━━━ Data for the task ━━━

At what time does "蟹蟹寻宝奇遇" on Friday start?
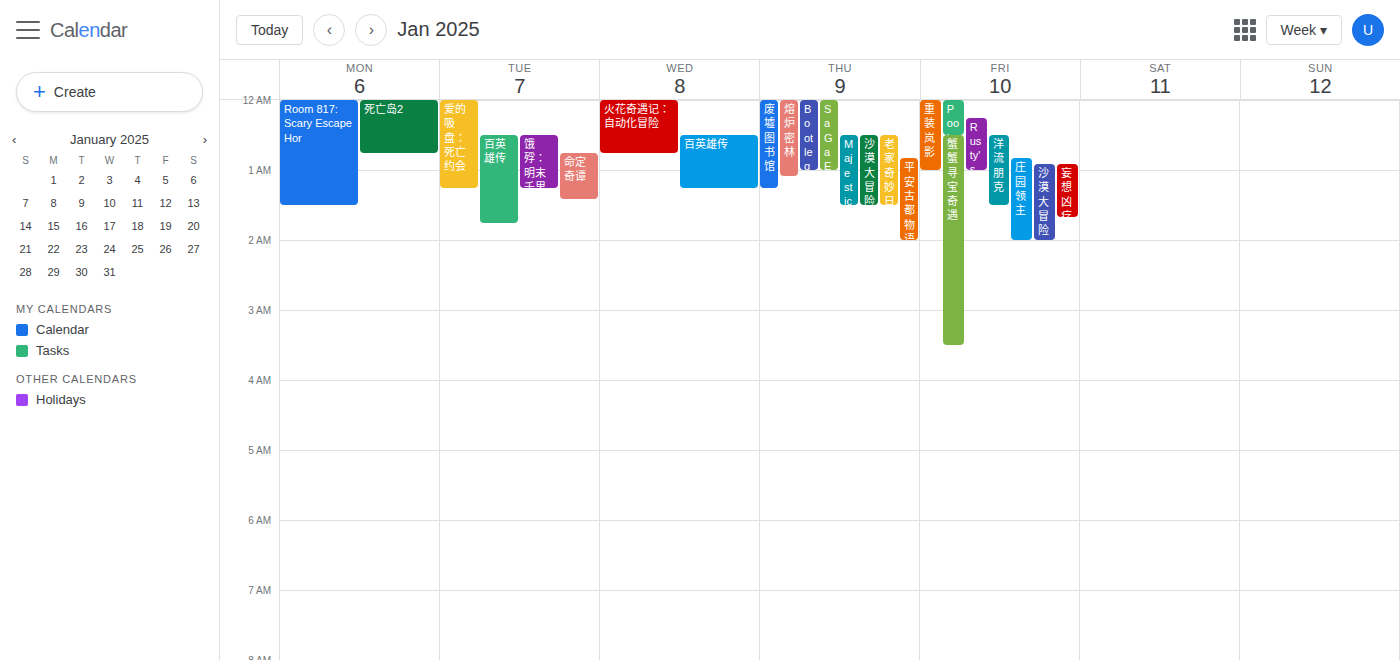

━━━
━━━ Data for the task ━━━

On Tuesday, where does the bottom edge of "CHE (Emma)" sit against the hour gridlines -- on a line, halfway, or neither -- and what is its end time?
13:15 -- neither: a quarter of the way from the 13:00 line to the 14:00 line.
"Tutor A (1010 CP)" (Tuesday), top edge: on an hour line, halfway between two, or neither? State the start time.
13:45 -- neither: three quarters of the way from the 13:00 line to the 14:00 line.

━━━
━━━ Data for the task ━━━

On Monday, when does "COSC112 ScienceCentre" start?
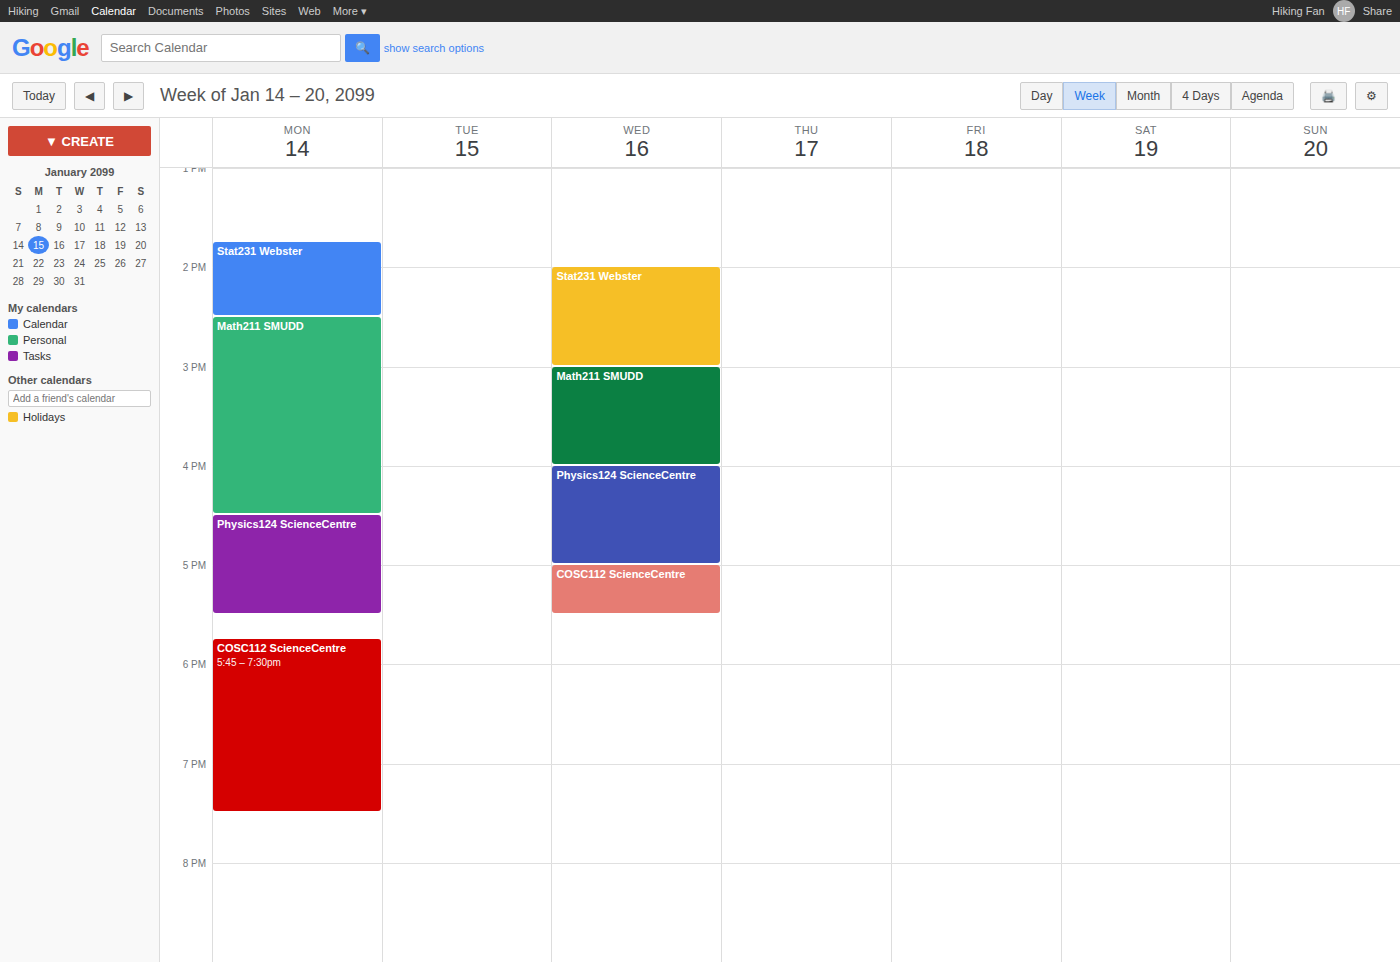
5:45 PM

━━━

| Given instruction |
Put the lines from the one containing "the start time." up to and including the one containing "13:45 -- neither: three" into a Markdown table with the columns Line No. and Text, omitting any blank lines.

| The output |
| Line No. | Text |
|---|---|
| 1 | "Tutor A (1010 CP)" (Tuesday), top edge: on an hour line, halfway between two, or neither? State the start time. |
| 2 | 13:45 -- neither: three quarters of the way from the 13:00 line to the 14:00 line. |